From the records below, copy each line that has the word "Nivel" in it.

Stored data entries
★ ★ ★ ★ ★

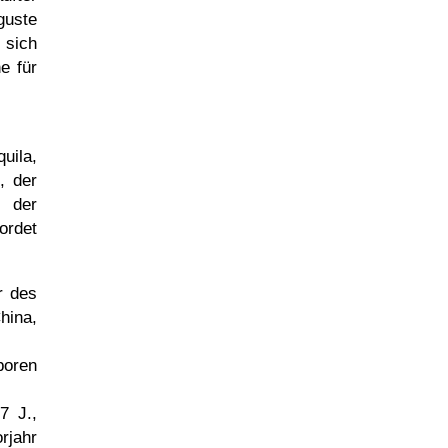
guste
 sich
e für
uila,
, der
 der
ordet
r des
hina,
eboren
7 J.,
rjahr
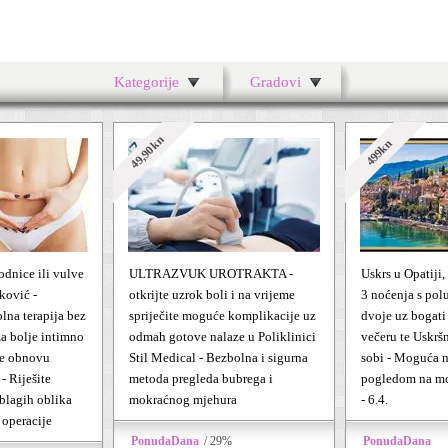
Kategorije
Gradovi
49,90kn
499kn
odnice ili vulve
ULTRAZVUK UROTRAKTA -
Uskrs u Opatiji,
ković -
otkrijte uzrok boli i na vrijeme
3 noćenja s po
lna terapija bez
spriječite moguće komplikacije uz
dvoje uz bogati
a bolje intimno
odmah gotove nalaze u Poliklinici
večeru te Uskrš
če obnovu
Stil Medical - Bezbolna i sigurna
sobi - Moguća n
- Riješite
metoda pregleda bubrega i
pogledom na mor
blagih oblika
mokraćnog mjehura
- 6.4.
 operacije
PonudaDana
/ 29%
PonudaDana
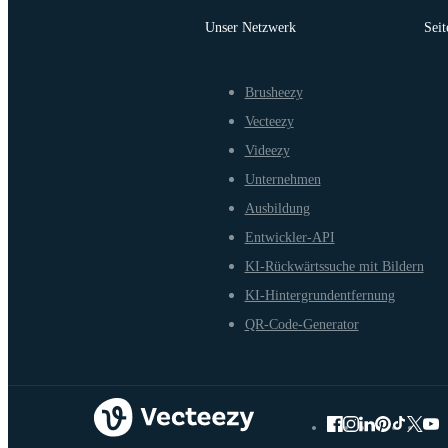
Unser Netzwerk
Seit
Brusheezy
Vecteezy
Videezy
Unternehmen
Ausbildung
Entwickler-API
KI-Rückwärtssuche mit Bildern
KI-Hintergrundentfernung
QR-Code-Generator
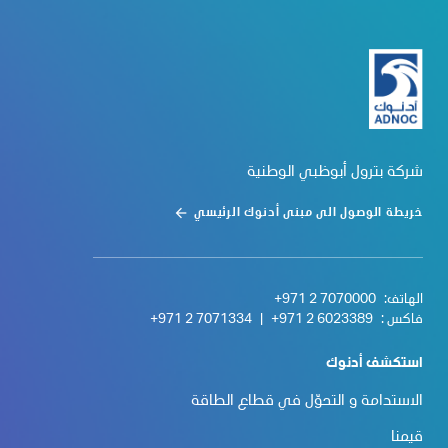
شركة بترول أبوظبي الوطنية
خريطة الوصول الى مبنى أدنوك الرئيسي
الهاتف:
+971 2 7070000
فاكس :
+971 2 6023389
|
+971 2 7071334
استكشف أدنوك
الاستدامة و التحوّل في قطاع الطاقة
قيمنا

★ ★ ★ ★ ★

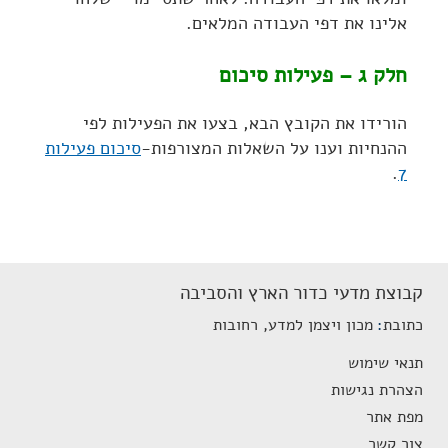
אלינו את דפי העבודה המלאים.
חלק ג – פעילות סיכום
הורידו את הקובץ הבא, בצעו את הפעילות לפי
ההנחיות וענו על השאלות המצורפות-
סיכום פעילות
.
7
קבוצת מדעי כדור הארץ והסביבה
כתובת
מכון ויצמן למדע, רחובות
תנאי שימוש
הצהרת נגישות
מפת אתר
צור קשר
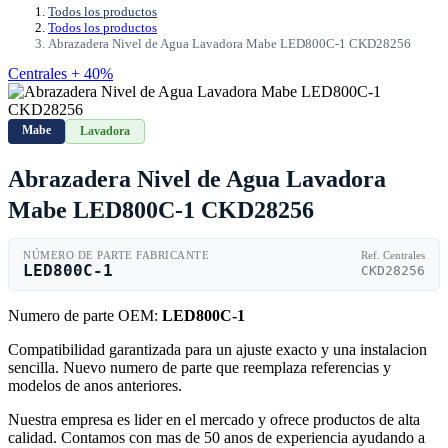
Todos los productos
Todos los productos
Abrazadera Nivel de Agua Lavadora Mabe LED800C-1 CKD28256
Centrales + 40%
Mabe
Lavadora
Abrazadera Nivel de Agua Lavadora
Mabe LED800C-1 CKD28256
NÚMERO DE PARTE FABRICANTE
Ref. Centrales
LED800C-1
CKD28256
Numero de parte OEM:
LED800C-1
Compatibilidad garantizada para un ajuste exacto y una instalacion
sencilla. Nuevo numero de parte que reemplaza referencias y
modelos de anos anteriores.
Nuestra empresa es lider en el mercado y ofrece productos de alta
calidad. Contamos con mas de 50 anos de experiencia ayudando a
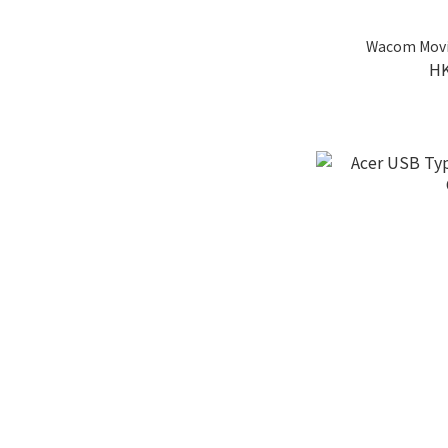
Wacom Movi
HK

★ ★ ★ ★ ★

(Response):
Abrazadera Nivel de Agua Lavadora Mabe LED800C-1 CKD28256
Abrazadera Nivel de Agua Lavadora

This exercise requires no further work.